The "ground truth" for this 510(k) submission is primarily:

  • Functional Characteristics and Safety of Predicate Devices: The CMI Magnetocardiograph is judged against the established characteristics, safety profiles, and intended uses of the Hewlett Packard ECG and the Neuromag-122 MEG.
  • Expert Consensus on Waveform Morphology: For the ECG comparison, the "basis for equivalence...is that the CMI Magnetocardiograph produces magnetic waveforms (or traces) very similar in morphology to the electrical waveforms produced by the 5-lead Electrocardiograph." This implies an expert assessment or comparison of the visual similarity of these waveforms, though no specific expert panel is detailed.
  • Engineering and Physics Principles: For the MEG comparison, the "basis for equivalence...is that the Magnetoencephalograph (MEG) predicate and the magnetocardiograph (MCG) both use very similar technology (SQUIDS) and both measure the magnetic field emanating from a source - they are functionally equivalent." This relies on established engineering principles and the known functionality of SQUID technology.

8. The Sample Size for the Training Set

The document does not mention a "training set" in the context of machine learning.

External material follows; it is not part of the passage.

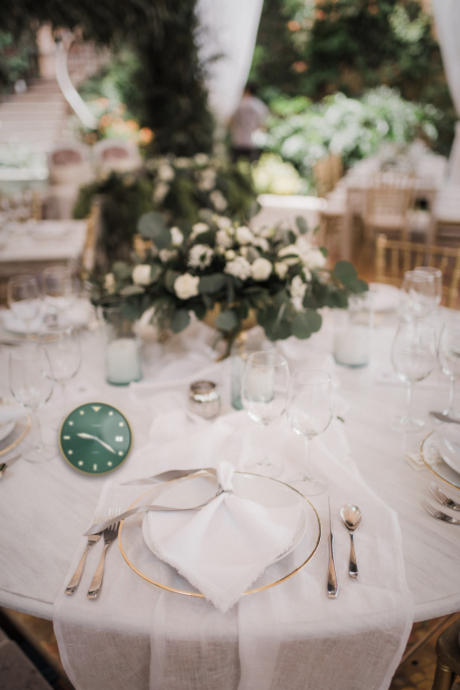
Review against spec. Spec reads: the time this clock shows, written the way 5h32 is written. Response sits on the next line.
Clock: 9h21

The device described appears to be a hardware-based measurement system, not an AI/ML algorithm that undergoes a distinct training phase. Its software is tested for compliance, but not "trained" in the ML sense.

9. How the Ground Truth for the Training Set Was Established

As there is no explicit training set described for an AI/ML algorithm, this question is not applicable based on the provided document. The device's "training" in a broad sense would be its design, calibration, and engineering to measure physical phenomena accurately.

§ 870.2340 Electrocardiograph.

(a)
Identification. An electrocardiograph is a device used to process the electrical signal transmitted through two or more electrocardiograph electrodes and to produce a visual display of the electrical signal produced by the heart.(b)
Classification. Class II (performance standards).